Diğer yandan ülkemizde faaliyette bulunan orta ve büyük ölçekli tüm şirketler ve sanayi kuruluşları Acil Durum Planı hazırlamakta ve bu plan İSG uzmanları tarafından yapılmaktadır. Ancak, bu Acil Durum Planlarının doğru yapılabilmesi için öncelikle şirket ve sanayi tesislerinde tehlike avının yapılması, o şirketin içinde bulunduğu ilçe ve il için her türlü tehlikenin analizinin yapılması ve yapılan bu analizler sonucunda risk analizinin yapılarak risk azaltma çalışmalarının planlanması ve hayata geçirilmesi gerekir. Bu açıdan bakıldığında yapılan hemen hemen tüm Acil Durum Planlarının afet bilgileri ve tehliklerinin doğru bir şekilde yapılamadığı için eksik ve sadece yasal yükümlülükler yerine getirilmesi amacıyla yapıldığı görülmektedir. Yine ilgili yasa ve yönetmelikler gereği İSG uzmanlarınca yapılan Acil Durum Planları kapsamında çalışan sayısı 100 ve 100 den fazla kişinin çalıştığı tüm işyerlerinde her personelin deprem ve sel eğitimlerinden geçirilmesi gerekmektedir. Ancak, bu uygulamayı yapan firma sayısının da bir elin parmaklarını geçmeyeceği bilinmektedir. Bu nedenle deprem zararlarını azaltmanın en önemli yolu öncelikle her şirket ve sanayi tesisi için bütünleşik ve kapsamlı bir afet ve acil durum planının oluşturulması, oluşturulan bu plan çerçevesinde şirketler içinde bulunan tüm personel arasından belirlenecek kişilerden oluşacak hafif arama-kurtarma, tahliye, ilkyardım, yangın söndürme, iletişim gibi gruplar oluşturularak çalışanların ilgili gruplardaki eğitimlerinin yapılması ve sık sık tatbikatlarla bu bilgi ve becerilerin sınanması elzemdir. İşyerleri ve sanayi tesislerinde çalışan bu kişilerin grup ve sorumluluk alanları da her iki yılda bir değiştirilerek farklı gruplarda görev almaları ve eğitilmeleri çok önemlidir. Bu sayede yaşanabilecek afeti kendi bilgi, beceri ve hazırlığımızla ilk 72 saat içinde çok daha en az zararla atlatmak mümkündür.

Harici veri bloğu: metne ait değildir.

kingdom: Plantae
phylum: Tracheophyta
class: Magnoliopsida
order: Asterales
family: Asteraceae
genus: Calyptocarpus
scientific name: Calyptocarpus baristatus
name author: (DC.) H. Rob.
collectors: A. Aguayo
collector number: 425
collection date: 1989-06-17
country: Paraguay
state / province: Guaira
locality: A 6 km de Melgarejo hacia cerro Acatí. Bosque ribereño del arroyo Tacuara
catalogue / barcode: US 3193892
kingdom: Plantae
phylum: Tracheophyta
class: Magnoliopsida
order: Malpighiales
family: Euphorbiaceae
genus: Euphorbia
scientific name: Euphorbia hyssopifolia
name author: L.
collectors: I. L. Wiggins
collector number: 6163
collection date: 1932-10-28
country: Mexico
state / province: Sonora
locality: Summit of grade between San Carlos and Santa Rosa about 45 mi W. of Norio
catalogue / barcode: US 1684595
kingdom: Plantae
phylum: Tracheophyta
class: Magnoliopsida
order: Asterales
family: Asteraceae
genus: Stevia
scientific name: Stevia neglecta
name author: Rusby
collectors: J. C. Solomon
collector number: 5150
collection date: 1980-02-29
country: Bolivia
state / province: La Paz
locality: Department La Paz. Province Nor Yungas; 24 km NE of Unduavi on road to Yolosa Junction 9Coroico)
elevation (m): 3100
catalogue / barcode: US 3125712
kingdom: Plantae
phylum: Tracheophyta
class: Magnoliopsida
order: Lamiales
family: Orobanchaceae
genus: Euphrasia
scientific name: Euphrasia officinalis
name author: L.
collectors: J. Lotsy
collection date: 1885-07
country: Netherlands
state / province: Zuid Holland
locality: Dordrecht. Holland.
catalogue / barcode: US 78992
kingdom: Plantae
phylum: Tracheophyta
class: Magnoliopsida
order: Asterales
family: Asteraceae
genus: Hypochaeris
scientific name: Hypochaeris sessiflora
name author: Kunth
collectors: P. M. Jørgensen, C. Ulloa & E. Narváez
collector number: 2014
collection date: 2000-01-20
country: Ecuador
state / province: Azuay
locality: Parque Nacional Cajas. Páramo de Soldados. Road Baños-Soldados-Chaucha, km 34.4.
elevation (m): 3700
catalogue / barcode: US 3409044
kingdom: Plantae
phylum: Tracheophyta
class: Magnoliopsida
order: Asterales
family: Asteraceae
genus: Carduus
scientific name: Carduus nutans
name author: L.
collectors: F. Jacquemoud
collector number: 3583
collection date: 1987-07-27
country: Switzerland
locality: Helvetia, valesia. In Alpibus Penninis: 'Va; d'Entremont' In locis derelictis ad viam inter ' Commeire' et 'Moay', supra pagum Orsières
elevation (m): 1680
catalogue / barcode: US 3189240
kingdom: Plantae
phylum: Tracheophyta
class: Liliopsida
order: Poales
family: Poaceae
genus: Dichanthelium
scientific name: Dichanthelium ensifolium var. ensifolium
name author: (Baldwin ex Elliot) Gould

Son Söz: Ülkemzi bir deprem ülkesidir. Deprem mutlaka yaşam süremiz içerisinde karşı karşıya kalacağımız bir doğa olayıdr. Depremle yaşamak zorundayız, ama deprem nedeniyle ölmek, sakat kalmak ve ekonomik olarak çok büyük zararlar görmek zorunda değiliz..!

Eğitim ve önlem şart!...

Kaynakça:

Yaltırak, C., Marmara Denizi ve Çevresinde Tarihsel Depremelerin Yerleri ve Anlamı, Deprem Dosyası, 2015.

AFAD, Türkiye’de Afet Yönetimi ve Doğa Kaynaklı Afet İstatistikleri, 2018.